Antoine Pitrou wrote:
> Le vendredi 15 septembre 2006 à 10:48 -0700, Josiah Carlson a écrit :
>> This is one of the reasons why I was talking Latin-1, UCS-2, and UCS-4:
> 
> You could replace "latin-1" with "one-byte system encoding chosen at
> interpreter startup depending on locale".
> There are lots of 8-bit encodings other than iso-8859-1.
> (for example, my current locale uses iso-8859-15)
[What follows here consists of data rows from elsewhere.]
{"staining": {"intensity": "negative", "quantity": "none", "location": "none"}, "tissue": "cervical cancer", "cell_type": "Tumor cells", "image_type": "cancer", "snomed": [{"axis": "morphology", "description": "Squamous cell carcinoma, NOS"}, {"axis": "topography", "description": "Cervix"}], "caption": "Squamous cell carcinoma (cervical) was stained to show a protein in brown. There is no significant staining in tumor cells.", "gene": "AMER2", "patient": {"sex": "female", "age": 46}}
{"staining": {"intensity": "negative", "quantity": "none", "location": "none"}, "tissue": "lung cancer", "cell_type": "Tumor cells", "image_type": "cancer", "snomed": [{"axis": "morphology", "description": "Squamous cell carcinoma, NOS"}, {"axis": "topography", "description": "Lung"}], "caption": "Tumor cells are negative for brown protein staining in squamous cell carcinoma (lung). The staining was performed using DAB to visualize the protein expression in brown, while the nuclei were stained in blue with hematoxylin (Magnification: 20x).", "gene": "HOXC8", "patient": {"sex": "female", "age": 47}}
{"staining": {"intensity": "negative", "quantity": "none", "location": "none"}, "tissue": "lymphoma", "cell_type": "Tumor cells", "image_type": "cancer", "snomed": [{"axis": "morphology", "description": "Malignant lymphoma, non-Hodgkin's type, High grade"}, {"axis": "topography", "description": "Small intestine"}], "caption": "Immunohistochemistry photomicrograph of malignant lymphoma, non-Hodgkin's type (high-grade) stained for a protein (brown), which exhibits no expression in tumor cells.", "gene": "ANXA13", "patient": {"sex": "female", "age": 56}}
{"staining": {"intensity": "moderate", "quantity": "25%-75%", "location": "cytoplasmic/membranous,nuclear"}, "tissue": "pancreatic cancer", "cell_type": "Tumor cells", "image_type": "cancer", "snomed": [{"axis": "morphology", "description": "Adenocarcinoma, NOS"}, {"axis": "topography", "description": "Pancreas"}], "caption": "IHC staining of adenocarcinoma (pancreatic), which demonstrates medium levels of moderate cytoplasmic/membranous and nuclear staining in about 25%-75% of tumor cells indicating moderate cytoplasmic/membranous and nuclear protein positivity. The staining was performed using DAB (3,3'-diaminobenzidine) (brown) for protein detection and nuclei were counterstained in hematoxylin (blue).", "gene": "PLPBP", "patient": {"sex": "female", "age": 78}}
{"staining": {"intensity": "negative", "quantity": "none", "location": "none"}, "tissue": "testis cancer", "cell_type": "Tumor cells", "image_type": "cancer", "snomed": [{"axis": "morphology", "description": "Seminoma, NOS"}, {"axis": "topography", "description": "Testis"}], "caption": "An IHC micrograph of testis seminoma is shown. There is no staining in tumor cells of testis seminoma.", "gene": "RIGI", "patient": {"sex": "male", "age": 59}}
The choice of latin-1 is deliberate and non-arbitrary. The reason for the 
choice is that the ordinals 0-255 in latin-1 map to the Unicode code points 0-255:

 >>> x = range(256)
 >>> xs = ''.join(map(chr, x))
 >>> xu = xs.decode('latin-1')
 >>> all(ord(s)==ord(u) for s, u in zip(xs, xu))
True

In effect, when creating the string, you would be doing something like this:

   if encoding == 'latin-1':
       bytes_per_char = 1
       code_points = 8_bit_data
   else:
       code_points, max_code_point = decode_to_UCS4(8_bit_data, encoding)
       if max_code_point < 256:
           bytes_per_char = 1
       elif max_code_point < 65536:
           bytes_per_char = 2
       else:
           bytes_per_char = 4
   # A width argument to the bytes constructor would be very convenient
   # for being able to consistently deal with endianness issues
   self.internal_buffer = bytes(code_points, width=bytes_per_char)
   self.bytes_per_char = bytes_per_char

Cheers,
Nick.

-- 
Nick Coghlan   |   ncoghlan at gmail.com   |   Brisbane, Australia
---------------------------------------------------------------
             http://www.boredomandlaziness.org